A prominent female Russian journalist and lawyer has been hospitalized after being badly beaten during a visit to Russia’s Chechnya Republic.
Yelena Milashina, a reporter for the independent Moscow tri-weekly Novaya Gazeta, along with lawyer Alexander Nemov, was attacked on Tuesday as they walked from Grozny airport to court to attend the hearing of Zarema Museeva, the mother of three exiled critics. Were. Chechen leader Ramzan Kadyrov.
In a recorded video interview with Novaya Gazeta, the reporter said that her assailants “knew what they were doing” and that they were “in a hurry”, reports CNN.
Milashina said she believed they intended to intimidate her and gain access to her and Nemov’s equipment.
“They beat us twice, they were very specific, they knew what they wanted, knew what their limits were, beyond which they could not go.”
“It was a classic kidnapping. They knocked our driver down, then threw him out of the car, climbed in, bent our heads down, tied my hands, made me kneel and put a gun to my head,” BBC journalist told BBC. quoted Nemov told the Russian Bar Association, “They threw us on the side of the road and started kicking us in the face, all over our bodies… They stabbed me in the leg.”
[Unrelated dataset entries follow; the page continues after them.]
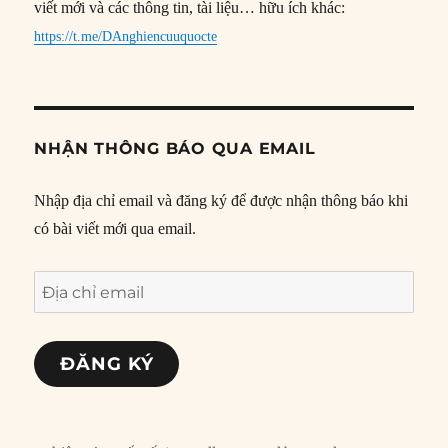
viết mới và các thông tin, tài liệu… hữu ích khác:
https://t.me/DAnghiencuuquocte
NHẬN THÔNG BÁO QUA EMAIL
Nhập địa chỉ email và đăng ký để được nhận thông báo khi
có bài viết mới qua email.
Địa
chỉ
email
ĐĂNG KÝ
Milashina is seen in the video interview with bruises, her head shaved and painted green.
When asked about her hair, she says, “He did it.” “I don’t have any wounds, thank God, just bruises.”
Although the dye is used as an antiseptic, it has also been used in Russia in earlier attacks on dissidents including Alexei Navalny.
Meanwhile, Novaya Gazeta said the perpetrators were unknown, adding that Milashina and Nemov were asked to make statements to the police at the hospital but refused.
The Kremlin called the incident “a very serious attack” that requires an investigation and serious measures.
Kremlin spokesman Dmitry Peskov said Russian President Vladimir Putin had been informed of the attack and the incident was being handled by the country’s human rights ombudsman, CNN reported.
Milashina had previously received death threats from Kadyrov, who has been Chechnya’s leader since 2007.
He has been widely accused of ordering extra-judicial killings, kidnapping and house torture.
Milashina briefly fled Russia in February 2022 after Kadyrov called her a terrorist and said, “We have always eliminated terrorists and their allies”.
He was attacked in 2020 along with another lawyer, Marina Dubrovina.
Her investigative reporting detailing human rights abuses in Chechnya follows in the footsteps of two women who were murdered there for similar work.
In 2006, Novaya Gazeta colleague Anna Politkovskaya was murdered in Moscow, while her friend and publicist Natalia Estemirova was abducted and shot in Grozny.